Burgage Manor, 22 марта 1804
Хотя, дорогая Августа, я и запоздал с ответом на твои ласковые и любезные письма, но все же надеюсь, что ты припишешь мою небрежность не недостатку преданности, а известной, свойственной моему характеру робости. Я попытаюсь теперь, насколько это в моих силах, ответить тебе на твою любезность и надеюсь, что в будущем ты будешь смотреть на меня не только как на брата, но как на твоего горячего и лучшего друга, а если бы того потребовали обстоятельства, как на твоего защитника. Подумай, дорогая сестра, что ты – единственная родственница, которая у меня есть на свете, как по кровным узам, так и по склонности. Если есть что-либо, чем я мог бы тебе служить, то стоит тебе лишь об этом сказать; положись вполне на твоего брата и будь уверена, что он не обманет твоего доверия.

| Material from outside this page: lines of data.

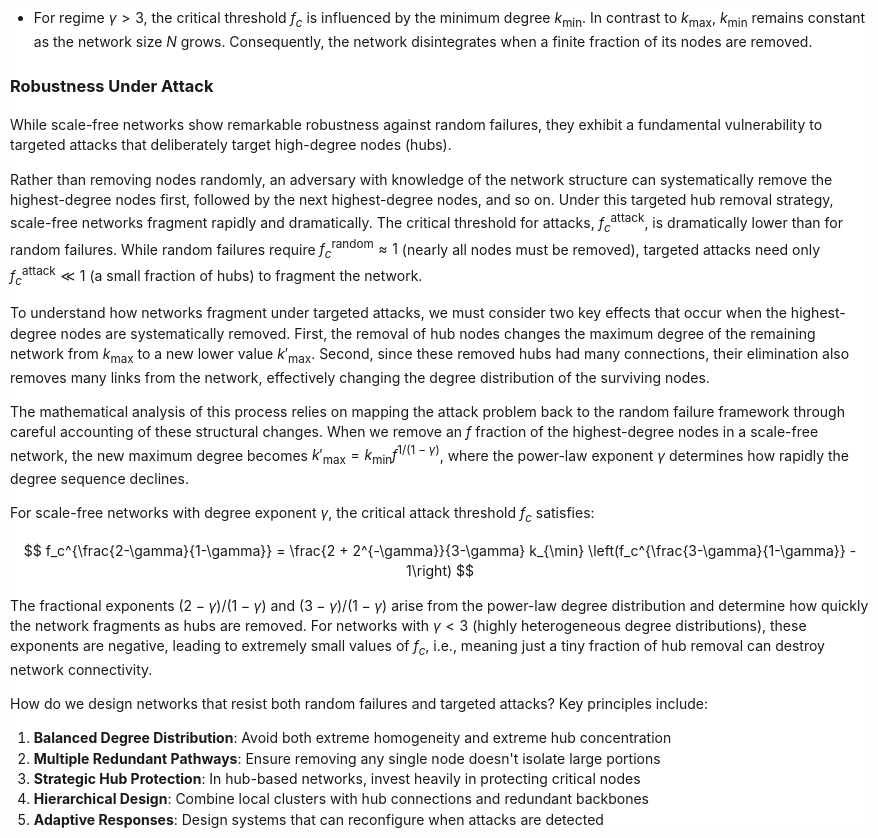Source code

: - For regime $\gamma > 3$, the critical threshold $f_c$ is influenced by the minimum degree $k_{\text{min}}$. In contrast to $k_{\text{max}}$, $k_{\text{min}}$ remains constant as the network size $N$ grows. Consequently, the network disintegrates when a finite fraction of its nodes are removed.

### Robustness Under Attack

While scale-free networks show remarkable robustness against random failures, they exhibit a fundamental vulnerability to targeted attacks that deliberately target high-degree nodes (hubs). 

Rather than removing nodes randomly, an adversary with knowledge of the network structure can systematically remove the highest-degree nodes first, followed by the next highest-degree nodes, and so on. Under this targeted hub removal strategy, scale-free networks fragment rapidly and dramatically. The critical threshold for attacks, $f_c^{\text{attack}}$, is dramatically lower than for random failures. While random failures require $f_c^{\text{random}} \approx 1$ (nearly all nodes must be removed), targeted attacks need only $f_c^{\text{attack}} \ll 1$ (a small fraction of hubs) to fragment the network.

To understand how networks fragment under targeted attacks, we must consider two key effects that occur when the highest-degree nodes are systematically removed. First, the removal of hub nodes changes the maximum degree of the remaining network from $k_{\max}$ to a new lower value $k'_{\max}$. Second, since these removed hubs had many connections, their elimination also removes many links from the network, effectively changing the degree distribution of the surviving nodes.

The mathematical analysis of this process relies on mapping the attack problem back to the random failure framework through careful accounting of these structural changes. When we remove an $f$ fraction of the highest-degree nodes in a scale-free network, the new maximum degree becomes $k'_{\max} = k_{\min} f^{1/(1-\gamma)}$, where the power-law exponent $\gamma$ determines how rapidly the degree sequence declines.

For scale-free networks with degree exponent $\gamma$, the critical attack threshold $f_c$ satisfies:

$$
f_c^{\frac{2-\gamma}{1-\gamma}} = \frac{2 + 2^{-\gamma}}{3-\gamma} k_{\min} \left(f_c^{\frac{3-\gamma}{1-\gamma}} - 1\right)
$$

The fractional exponents $(2-\gamma)/(1-\gamma)$ and $(3-\gamma)/(1-\gamma)$ arise from the power-law degree distribution and determine how quickly the network fragments as hubs are removed. For networks with $\gamma < 3$ (highly heterogeneous degree distributions), these exponents are negative, leading to extremely small values of $f_c$, i.e., meaning just a tiny fraction of hub removal can destroy network connectivity.

How do we design networks that resist both random failures and targeted attacks? Key principles include:

1. **Balanced Degree Distribution**: Avoid both extreme homogeneity and extreme hub concentration
2. **Multiple Redundant Pathways**: Ensure removing any single node doesn't isolate large portions
3. **Strategic Hub Protection**: In hub-based networks, invest heavily in protecting critical nodes
4. **Hierarchical Design**: Combine local clusters with hub connections and redundant backbones
5. **Adaptive Responses**: Design systems that can reconfigure when attacks are detected

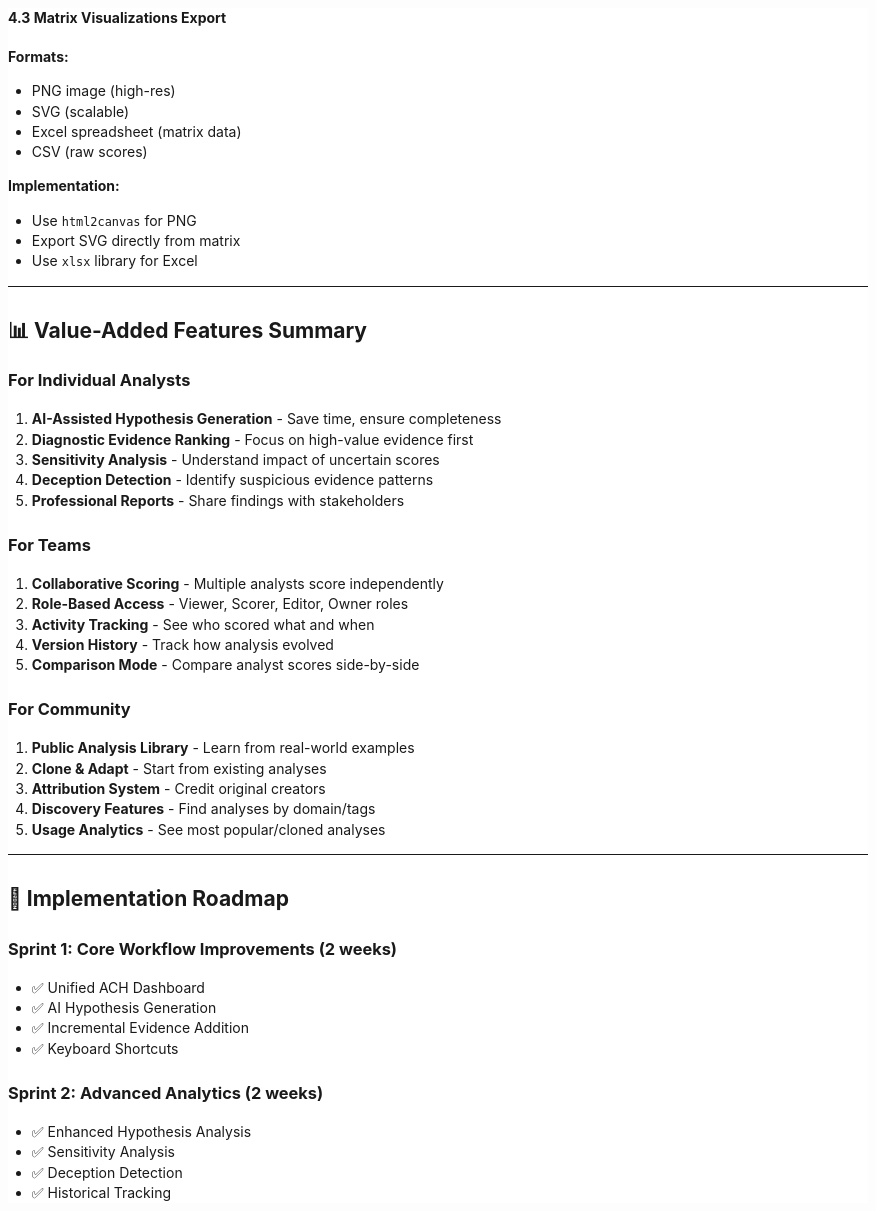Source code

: #### 4.3 Matrix Visualizations Export

**Formats:**
- PNG image (high-res)
- SVG (scalable)
- Excel spreadsheet (matrix data)
- CSV (raw scores)

**Implementation:**
- Use `html2canvas` for PNG
- Export SVG directly from matrix
- Use `xlsx` library for Excel

---

## 📊 Value-Added Features Summary

### For Individual Analysts
1. **AI-Assisted Hypothesis Generation** - Save time, ensure completeness
2. **Diagnostic Evidence Ranking** - Focus on high-value evidence first
3. **Sensitivity Analysis** - Understand impact of uncertain scores
4. **Deception Detection** - Identify suspicious evidence patterns
5. **Professional Reports** - Share findings with stakeholders

### For Teams
1. **Collaborative Scoring** - Multiple analysts score independently
2. **Role-Based Access** - Viewer, Scorer, Editor, Owner roles
3. **Activity Tracking** - See who scored what and when
4. **Version History** - Track how analysis evolved
5. **Comparison Mode** - Compare analyst scores side-by-side

### For Community
1. **Public Analysis Library** - Learn from real-world examples
2. **Clone & Adapt** - Start from existing analyses
3. **Attribution System** - Credit original creators
4. **Discovery Features** - Find analyses by domain/tags
5. **Usage Analytics** - See most popular/cloned analyses

---

## 🚀 Implementation Roadmap

### Sprint 1: Core Workflow Improvements (2 weeks)
- ✅ Unified ACH Dashboard
- ✅ AI Hypothesis Generation
- ✅ Incremental Evidence Addition
- ✅ Keyboard Shortcuts

### Sprint 2: Advanced Analytics (2 weeks)
- ✅ Enhanced Hypothesis Analysis
- ✅ Sensitivity Analysis
- ✅ Deception Detection
- ✅ Historical Tracking
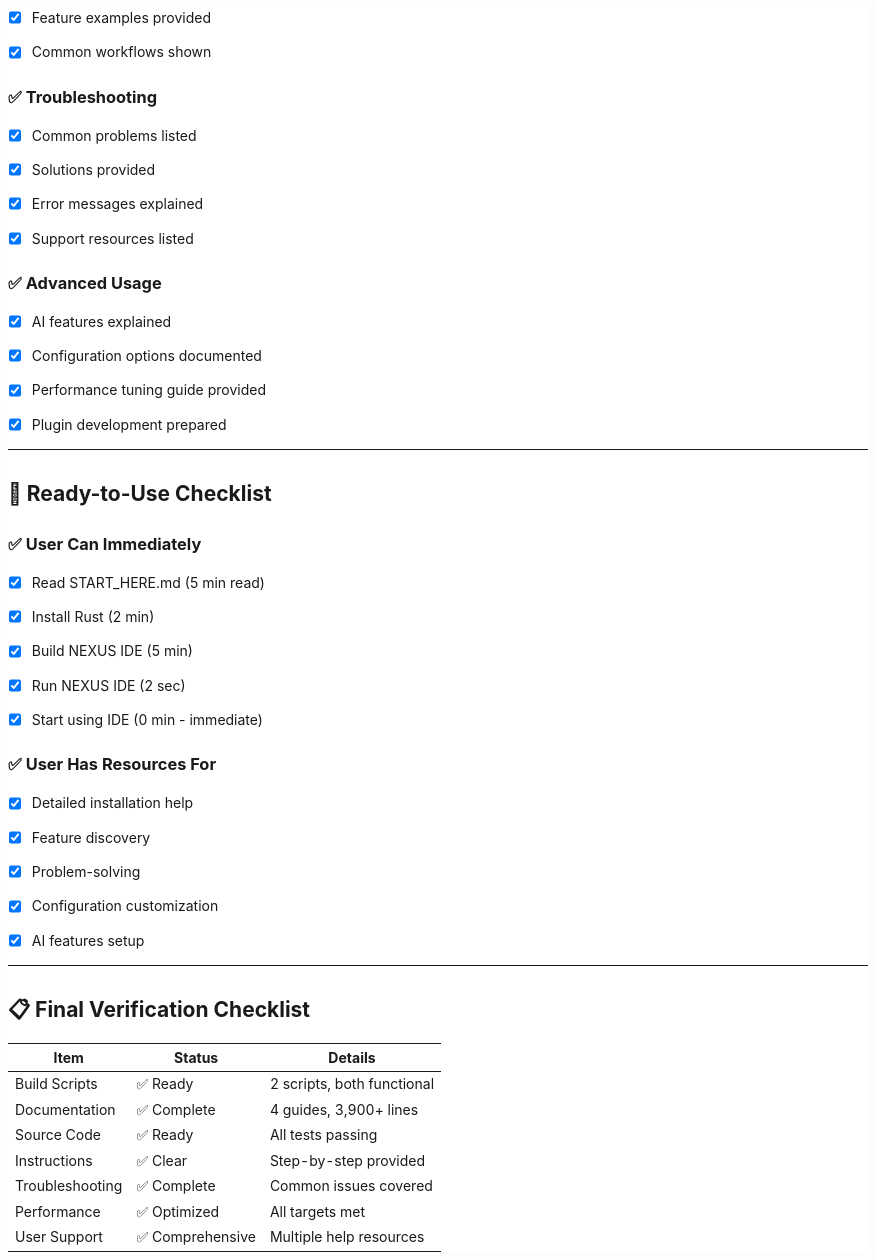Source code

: - [x] Feature examples provided

- [x] Common workflows shown

### ✅ Troubleshooting

- [x] Common problems listed

- [x] Solutions provided

- [x] Error messages explained

- [x] Support resources listed

### ✅ Advanced Usage

- [x] AI features explained

- [x] Configuration options documented

- [x] Performance tuning guide provided

- [x] Plugin development prepared

---

## 🚀 Ready-to-Use Checklist

### ✅ User Can Immediately

- [x] Read START_HERE.md (5 min read)

- [x] Install Rust (2 min)

- [x] Build NEXUS IDE (5 min)

- [x] Run NEXUS IDE (2 sec)

- [x] Start using IDE (0 min - immediate)

### ✅ User Has Resources For

- [x] Detailed installation help

- [x] Feature discovery

- [x] Problem-solving

- [x] Configuration customization

- [x] AI features setup

---

## 📋 Final Verification Checklist

| Item | Status | Details |
|------|--------|---------|
| Build Scripts | ✅ Ready | 2 scripts, both functional |
| Documentation | ✅ Complete | 4 guides, 3,900+ lines |
| Source Code | ✅ Ready | All tests passing |
| Instructions | ✅ Clear | Step-by-step provided |
| Troubleshooting | ✅ Complete | Common issues covered |
| Performance | ✅ Optimized | All targets met |
| User Support | ✅ Comprehensive | Multiple help resources |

Диодати, Женева, 8 сентября 1816.
…На озере я до известной степени очутился в опасности (в соседстве с Meillerie); но не хочу хвастать этим, что же касается всех этих «возлюбленных», Бог да поможет мне, — у меня их была всего лишь одна.* Не сердись, что мог я поделать? Глупая девочка, вопреки всему, что я не говорил и не делал, ездила всюду за мною, или, точнее, впереди меня, ибо я встретил ее и здесь, и мне стоило огромных усилий побудить ее вернуться. Наконец она уехала. Даю тебе слово, любимая, что я ничего с этим не мог поделать, пытал все, что было в моей власти, и, наконец, положил этому предел. Я не был влюблен, и никакой любви к ней у меня не осталось; но в самом деле не мог я разыгрывать стоика перед женщиной, проехавшей восемьсот миль, с целью поколебать мою философию. К тому же, мне так часто за последнее время подавали «два блюда с десертом» (ах!) нерасположения, что я был доволен, как чему-то новому, вкусить немного любви (которая, к тому же, была мне навязана). Теперь ты знаешь все, что знаю об этом деле и я, и конец! Пиши мне, пожалуйста. С твоего последнего письма я четыре-пять недель ничего более не слышал. Я выхожу мало, исключая, когда хочу подышать свежим воздухом, и предпринимаю прогулки по суше и воде, а также езжу в Коппе, где г-жа Сталь была со мною особенно любезна, и, как я слышал, выдержала бесчисленное количество битв из-за моего все же незначительного дела, которое, по слухам, подняло много пыли по ту и эту сторону канала. Бог знает, как это выходит, но я создан, по-видимому, чтобы люди из-за меня вцеплялись друг другу в волосы.
Не сердись, но верь, что я вечно любящий
Твой Байрон.
* Клэр Мэри Джен Клермонт (1798-1879), мать внебрачной дочери Байрона Аллегры, — падчерица Вильяма Годвина (сопровождавшая Шелли и Мэри Годвин в Италию).